Within the material below, find each line bearing the word "essential" and present it.

==================================================

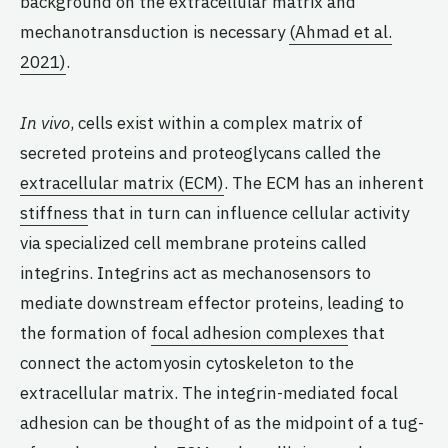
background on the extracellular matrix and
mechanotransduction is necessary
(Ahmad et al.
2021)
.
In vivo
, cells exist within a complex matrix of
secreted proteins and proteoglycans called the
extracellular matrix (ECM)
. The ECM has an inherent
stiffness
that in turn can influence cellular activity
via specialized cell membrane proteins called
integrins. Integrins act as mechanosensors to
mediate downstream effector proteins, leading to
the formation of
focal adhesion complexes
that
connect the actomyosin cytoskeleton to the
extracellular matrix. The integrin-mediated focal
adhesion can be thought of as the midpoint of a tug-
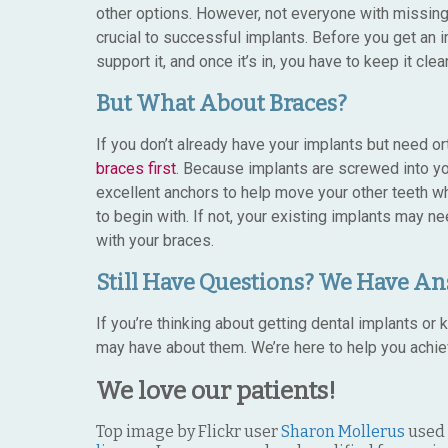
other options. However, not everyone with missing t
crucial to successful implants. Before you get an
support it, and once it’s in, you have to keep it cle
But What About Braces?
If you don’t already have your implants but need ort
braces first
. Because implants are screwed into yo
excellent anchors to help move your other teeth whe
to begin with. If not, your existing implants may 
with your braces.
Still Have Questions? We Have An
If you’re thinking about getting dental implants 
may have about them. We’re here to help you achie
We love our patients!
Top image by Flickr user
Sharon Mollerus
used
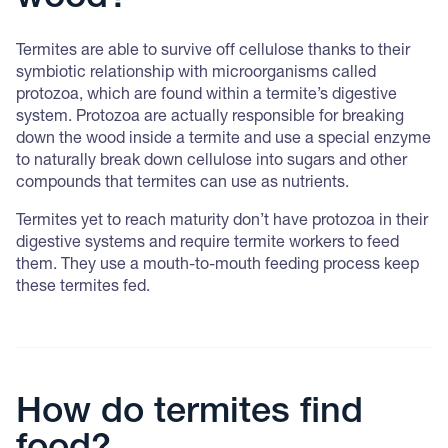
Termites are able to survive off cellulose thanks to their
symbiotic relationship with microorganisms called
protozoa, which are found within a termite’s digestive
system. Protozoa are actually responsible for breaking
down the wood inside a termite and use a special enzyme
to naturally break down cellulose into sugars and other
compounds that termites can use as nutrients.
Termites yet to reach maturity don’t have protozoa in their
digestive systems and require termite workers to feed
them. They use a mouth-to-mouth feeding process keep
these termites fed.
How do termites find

==================================================

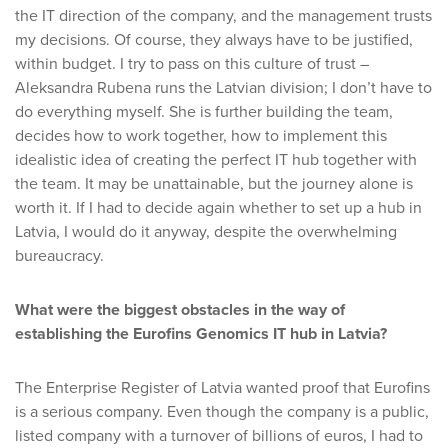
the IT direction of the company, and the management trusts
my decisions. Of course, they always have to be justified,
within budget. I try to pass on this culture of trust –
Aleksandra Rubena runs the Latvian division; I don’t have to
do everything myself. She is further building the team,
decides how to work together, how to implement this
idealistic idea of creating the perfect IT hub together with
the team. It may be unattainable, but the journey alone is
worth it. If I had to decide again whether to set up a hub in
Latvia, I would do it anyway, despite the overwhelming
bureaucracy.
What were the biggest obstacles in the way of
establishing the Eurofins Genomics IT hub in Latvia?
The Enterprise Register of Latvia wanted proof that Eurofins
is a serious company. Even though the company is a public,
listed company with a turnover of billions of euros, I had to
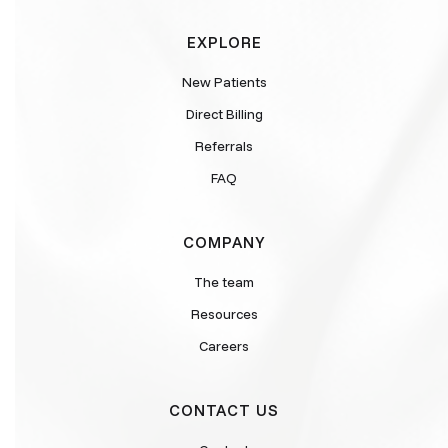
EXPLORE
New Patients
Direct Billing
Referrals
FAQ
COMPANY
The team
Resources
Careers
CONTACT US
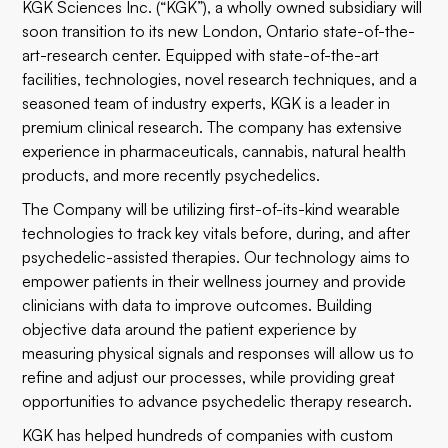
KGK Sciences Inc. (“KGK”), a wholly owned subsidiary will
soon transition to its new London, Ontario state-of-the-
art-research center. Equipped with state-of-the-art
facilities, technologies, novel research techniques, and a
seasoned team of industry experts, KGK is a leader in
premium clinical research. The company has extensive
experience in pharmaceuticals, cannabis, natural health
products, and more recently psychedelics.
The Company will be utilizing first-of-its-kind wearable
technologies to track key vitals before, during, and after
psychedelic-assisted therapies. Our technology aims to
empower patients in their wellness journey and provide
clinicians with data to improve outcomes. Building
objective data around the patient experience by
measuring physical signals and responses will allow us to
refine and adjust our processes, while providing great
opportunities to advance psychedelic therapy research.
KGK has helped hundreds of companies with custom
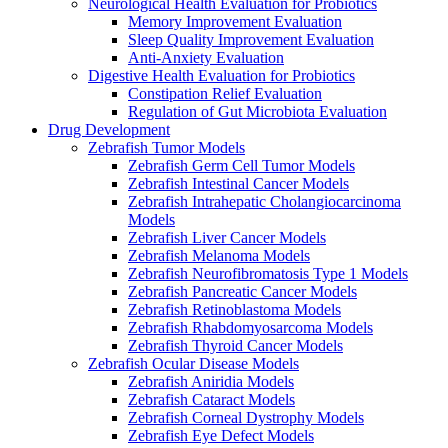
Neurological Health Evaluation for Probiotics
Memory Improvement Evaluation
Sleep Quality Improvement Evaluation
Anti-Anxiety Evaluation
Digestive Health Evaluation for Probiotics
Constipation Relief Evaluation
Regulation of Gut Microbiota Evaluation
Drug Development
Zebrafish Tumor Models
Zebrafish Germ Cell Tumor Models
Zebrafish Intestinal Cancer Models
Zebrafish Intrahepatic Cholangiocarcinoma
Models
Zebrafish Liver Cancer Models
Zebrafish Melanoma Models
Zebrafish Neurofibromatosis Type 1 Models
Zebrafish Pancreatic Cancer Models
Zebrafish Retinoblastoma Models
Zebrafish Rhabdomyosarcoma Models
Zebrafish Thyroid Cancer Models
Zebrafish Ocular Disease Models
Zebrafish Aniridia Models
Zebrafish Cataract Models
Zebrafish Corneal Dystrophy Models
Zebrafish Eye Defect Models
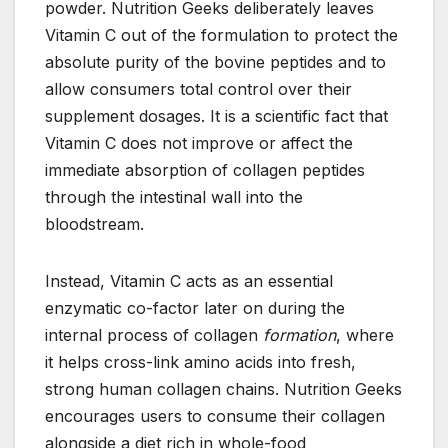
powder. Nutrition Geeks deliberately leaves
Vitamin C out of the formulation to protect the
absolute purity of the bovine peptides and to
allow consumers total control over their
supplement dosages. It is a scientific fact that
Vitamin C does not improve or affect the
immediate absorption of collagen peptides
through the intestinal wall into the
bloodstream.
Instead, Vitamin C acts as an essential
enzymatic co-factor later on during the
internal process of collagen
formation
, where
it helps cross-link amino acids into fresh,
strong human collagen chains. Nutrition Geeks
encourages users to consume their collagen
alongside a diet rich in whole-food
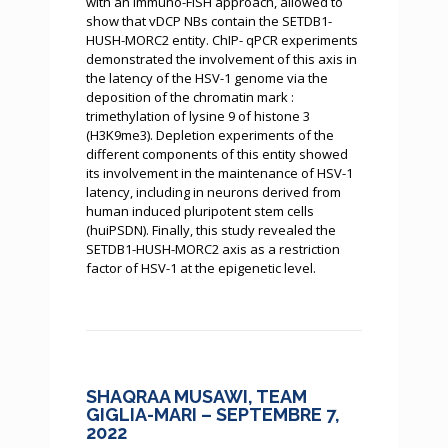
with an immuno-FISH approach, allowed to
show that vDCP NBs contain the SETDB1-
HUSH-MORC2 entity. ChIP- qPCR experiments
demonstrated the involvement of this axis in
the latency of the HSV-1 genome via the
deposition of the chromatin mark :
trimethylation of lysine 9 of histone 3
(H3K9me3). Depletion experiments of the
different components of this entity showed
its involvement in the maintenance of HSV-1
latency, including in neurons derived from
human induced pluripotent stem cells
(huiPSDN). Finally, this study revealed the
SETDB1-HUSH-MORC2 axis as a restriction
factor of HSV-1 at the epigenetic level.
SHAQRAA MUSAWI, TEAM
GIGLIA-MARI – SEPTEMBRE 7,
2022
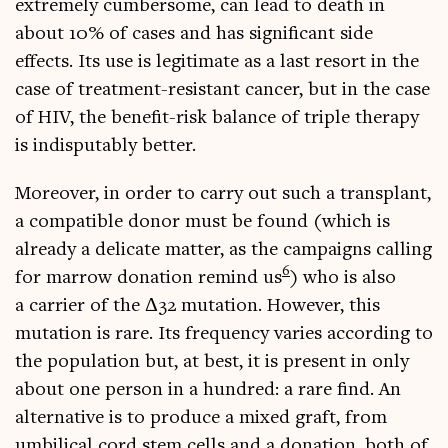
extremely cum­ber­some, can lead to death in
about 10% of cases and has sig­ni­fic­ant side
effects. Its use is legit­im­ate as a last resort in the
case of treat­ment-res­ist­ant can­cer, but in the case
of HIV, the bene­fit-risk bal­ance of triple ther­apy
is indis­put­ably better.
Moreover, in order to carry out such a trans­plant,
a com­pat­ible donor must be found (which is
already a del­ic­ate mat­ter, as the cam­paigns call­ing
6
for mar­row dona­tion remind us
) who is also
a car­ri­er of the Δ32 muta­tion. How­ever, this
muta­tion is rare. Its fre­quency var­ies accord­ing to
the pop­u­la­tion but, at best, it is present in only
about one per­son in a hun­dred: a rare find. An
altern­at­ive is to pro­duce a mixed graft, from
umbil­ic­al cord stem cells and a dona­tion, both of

==================================================

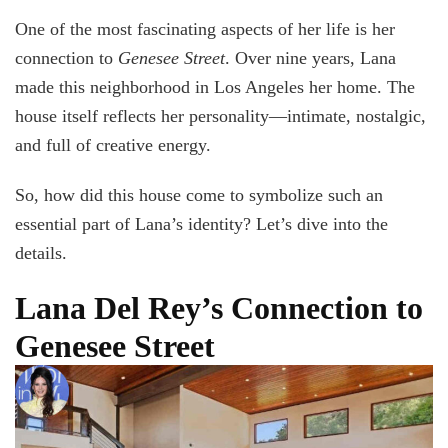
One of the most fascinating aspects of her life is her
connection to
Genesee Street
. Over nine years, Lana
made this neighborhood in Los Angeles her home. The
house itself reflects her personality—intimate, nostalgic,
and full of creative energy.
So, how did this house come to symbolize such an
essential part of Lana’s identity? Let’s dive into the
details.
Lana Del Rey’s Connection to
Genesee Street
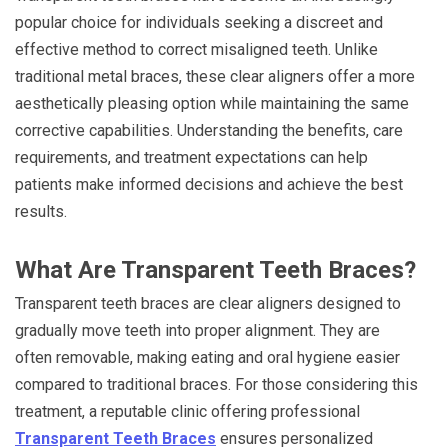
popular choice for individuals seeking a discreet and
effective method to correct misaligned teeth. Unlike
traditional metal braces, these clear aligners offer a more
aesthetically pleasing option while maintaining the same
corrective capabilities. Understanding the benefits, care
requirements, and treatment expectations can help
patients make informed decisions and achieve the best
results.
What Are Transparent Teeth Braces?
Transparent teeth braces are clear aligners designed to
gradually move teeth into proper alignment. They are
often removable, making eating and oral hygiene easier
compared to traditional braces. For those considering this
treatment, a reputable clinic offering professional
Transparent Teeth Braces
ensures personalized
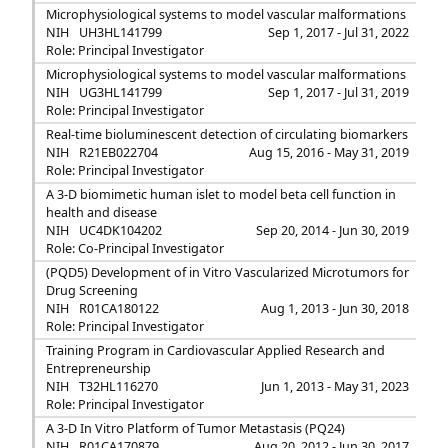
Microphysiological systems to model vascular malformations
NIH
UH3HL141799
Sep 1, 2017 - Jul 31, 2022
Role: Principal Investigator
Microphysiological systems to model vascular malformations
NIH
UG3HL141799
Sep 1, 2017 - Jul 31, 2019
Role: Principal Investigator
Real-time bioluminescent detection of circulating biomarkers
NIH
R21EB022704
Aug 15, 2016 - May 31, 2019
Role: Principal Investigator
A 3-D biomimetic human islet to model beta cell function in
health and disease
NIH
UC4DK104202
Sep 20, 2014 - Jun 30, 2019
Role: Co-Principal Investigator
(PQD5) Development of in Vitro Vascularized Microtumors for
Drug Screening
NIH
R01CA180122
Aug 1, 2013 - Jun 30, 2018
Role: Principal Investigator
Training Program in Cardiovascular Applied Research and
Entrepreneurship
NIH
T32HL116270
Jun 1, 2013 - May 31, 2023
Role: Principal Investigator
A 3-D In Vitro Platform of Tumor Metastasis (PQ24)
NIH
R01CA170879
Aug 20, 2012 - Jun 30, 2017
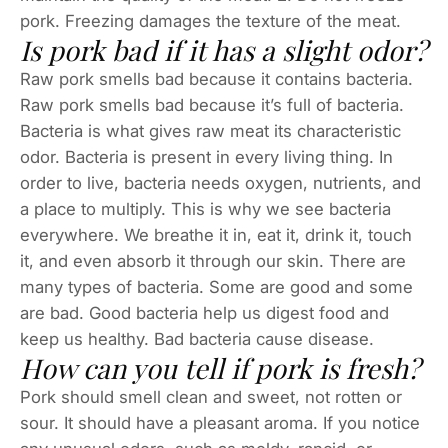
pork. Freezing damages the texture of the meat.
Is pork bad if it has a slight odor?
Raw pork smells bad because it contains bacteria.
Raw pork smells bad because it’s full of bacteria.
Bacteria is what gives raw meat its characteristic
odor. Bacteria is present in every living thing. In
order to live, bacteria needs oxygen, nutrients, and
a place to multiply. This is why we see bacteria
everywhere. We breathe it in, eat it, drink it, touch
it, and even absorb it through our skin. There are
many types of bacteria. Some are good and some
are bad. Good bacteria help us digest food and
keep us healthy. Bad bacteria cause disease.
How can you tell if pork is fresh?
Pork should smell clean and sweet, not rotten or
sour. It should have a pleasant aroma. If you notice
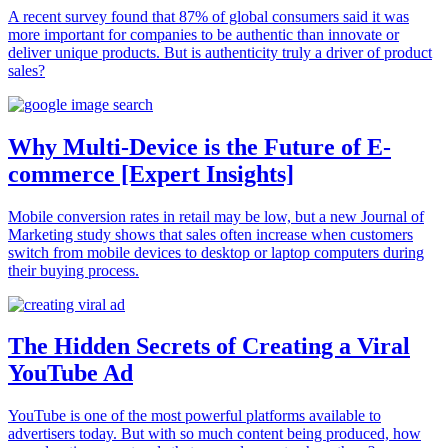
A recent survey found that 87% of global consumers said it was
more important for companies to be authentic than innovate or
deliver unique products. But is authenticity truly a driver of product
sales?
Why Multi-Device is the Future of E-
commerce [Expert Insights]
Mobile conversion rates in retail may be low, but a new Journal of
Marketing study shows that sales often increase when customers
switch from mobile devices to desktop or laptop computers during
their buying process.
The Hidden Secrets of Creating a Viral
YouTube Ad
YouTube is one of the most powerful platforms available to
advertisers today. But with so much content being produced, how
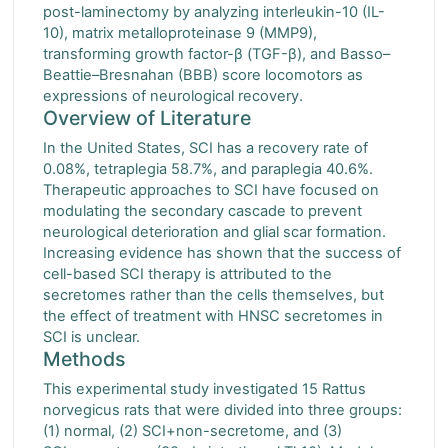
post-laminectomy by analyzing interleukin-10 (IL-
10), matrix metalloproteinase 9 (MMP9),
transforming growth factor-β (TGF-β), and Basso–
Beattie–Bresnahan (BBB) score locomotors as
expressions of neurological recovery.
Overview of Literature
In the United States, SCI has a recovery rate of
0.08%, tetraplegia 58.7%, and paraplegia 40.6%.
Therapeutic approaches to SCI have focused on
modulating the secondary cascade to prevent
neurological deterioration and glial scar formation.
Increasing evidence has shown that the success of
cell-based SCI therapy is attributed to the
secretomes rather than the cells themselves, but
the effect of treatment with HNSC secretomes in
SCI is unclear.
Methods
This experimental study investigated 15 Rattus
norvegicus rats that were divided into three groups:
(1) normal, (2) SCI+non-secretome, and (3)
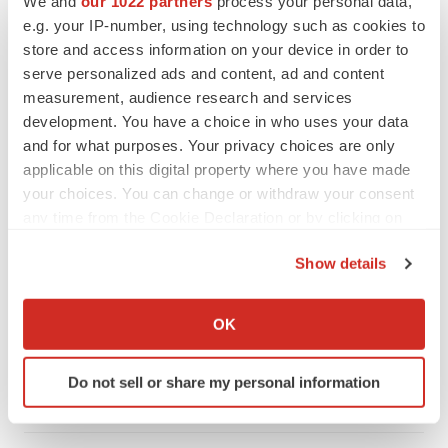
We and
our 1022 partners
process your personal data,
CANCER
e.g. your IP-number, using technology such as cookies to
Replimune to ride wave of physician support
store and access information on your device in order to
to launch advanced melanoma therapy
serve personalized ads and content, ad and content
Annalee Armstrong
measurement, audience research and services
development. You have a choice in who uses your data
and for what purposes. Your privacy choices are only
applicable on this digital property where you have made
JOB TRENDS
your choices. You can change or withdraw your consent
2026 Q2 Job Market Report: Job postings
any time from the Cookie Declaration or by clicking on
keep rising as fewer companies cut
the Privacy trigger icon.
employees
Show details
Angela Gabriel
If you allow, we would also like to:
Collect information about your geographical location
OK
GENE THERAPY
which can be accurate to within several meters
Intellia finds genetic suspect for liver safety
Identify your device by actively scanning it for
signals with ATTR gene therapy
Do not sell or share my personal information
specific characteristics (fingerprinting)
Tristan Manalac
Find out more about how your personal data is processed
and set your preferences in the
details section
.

==================================================

Exercise answer -
Instead, Vitamin C acts as an essential
essential part of Lana’s identity? Let’s dive into the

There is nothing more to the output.